**Text block:**
---*---

When Priscilla Morgan decided, somewhat out of the blue one day in 1950, to begin a new career representing young playwrights, few foresaw that the vivacious 31-year-old would become one of New York’s most formidable builders of human networks and spotters of artistic talent. For nearly 60 years, at a pace almost as fast now as when she opened her own theatrical agency, Morgan has nurtured a vast acquaintance of writers, artists, composers, designers, directors, producers and patrons of the arts. “I had an instinct about him,” Morgan would say of the then unknown composer Philip Glass, whom she produced at the Spoleto Festival in Italy in 1967–a comment she could as well apply to scores of other household names in music, theater, literature, architecture and especially the visual arts.
Two qualities distinguish Morgan’s activity from what one usually thinks of as representing talent, which in our society is normally a commercial transaction with little nuance. Priscilla’s day, which often begins with international calls not long after sunrise, is more like a loom. Upon the warp of some big, raw idea that one of her artist or producer friends has come up with–a grand spectacle, a festival, a film, an art school, even a whole new cultural center–Priscilla begins weaving this talent with that temperament, this program with that patron, introducing like minds over lunches and dinners. Eventually, after years of this kind of personal alchemy, Miss Morgan can discreetly attend the vernissage from behind a complex scrim that is partly of her own making. The artist Christo, wrapper of buildings and maker of environmental installations of huge scale, has called her “the great connector.”
The second quality that distinguishes Priscilla from other spotters of talent–besides her wiring as an instinctive, intellectual switchboard –is the strictly personal basis on which the process is conducted. A sense of the whole person behind the idea, or behind the singular artistic gift, is as germane to Morgan’s interest as the gift itself. When she levels her gaze to read you through your eyes, her interest goes beyond merely wanting to like you well enough to induct you into the workings of a project. She is imagining that she trusts you. She is imagining dinner with you, opening her home to you, encircling you in a web of artistic friendships whose threads span six decades and as many continents. It makes no difference whether you are an intern or an impresario. Morgan has never considered her personal affinities and passions separate from her work; the distinction would never occur to her. Today, in an era when the marriage between one’s job and one’s passions often seems loveless, Morgan’s life and work offer an imaginative example. This special quality brings us to the remarkable intimacy of the papers of Priscilla Morgan, a selection of which forms this exhibition at Vassar College Library in fall of 2007.

---*---

**Record set:**
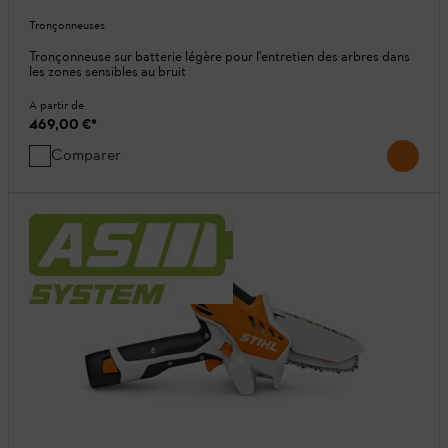
Tronçonneuses
Tronçonneuse sur batterie légère pour l'entretien des arbres dans
les zones sensibles au bruit
A partir de
469,00 €
*
Comparer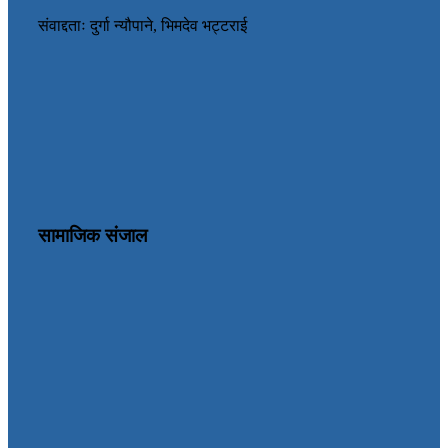
संवाद्दताः दुर्गा न्यौपाने, भिमदेव भट्टराई
सामाजिक संजाल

---*---

**Required work:**
- A) Reproduce the passage about Priscilla Morgan between "When Priscilla Morgan" and "the visual arts.", inclusive.
- B) Continue the profile of Priscilla Morgan from its last sentence onward.

**Outputs in order:**
- A)
When Priscilla Morgan decided, somewhat out of the blue one day in 1950, to begin a new career representing young playwrights, few foresaw that the vivacious 31-year-old would become one of New York’s most formidable builders of human networks and spotters of artistic talent. For nearly 60 years, at a pace almost as fast now as when she opened her own theatrical agency, Morgan has nurtured a vast acquaintance of writers, artists, composers, designers, directors, producers and patrons of the arts. “I had an instinct about him,” Morgan would say of the then unknown composer Philip Glass, whom she produced at the Spoleto Festival in Italy in 1967–a comment she could as well apply to scores of other household names in music, theater, literature, architecture and especially the visual arts.

- B)
Born in Poughkeepsie in 1919, Morgan grew up on Grand Avenue, near the Vassar campus. Her comfort with new ideas may stem from her closeness to her father, Henry Southmayd Morgan, an inventor who was an early protégé of Thomas Edison. A pioneer in the plastics industry, Henry Morgan designed and manufactured the first mass-produced steering wheels for cars at a large plant in Poughkeepsie. Priscilla’s mother, Marian Barradale Morgan, filled the house with a gentle wit and social charm that were quiet precursors of Priscilla’s own. Marian Morgan was also a businesswoman, who found personal independence within a successful marriage while adding to the family coffers, through involvement in Nantucket real estate during and after the Depression. Coincidentally, both the Morgan and Barradale families settled in New York in 1641, as charted in a 19th-century genealogical document displayed in the exhibition.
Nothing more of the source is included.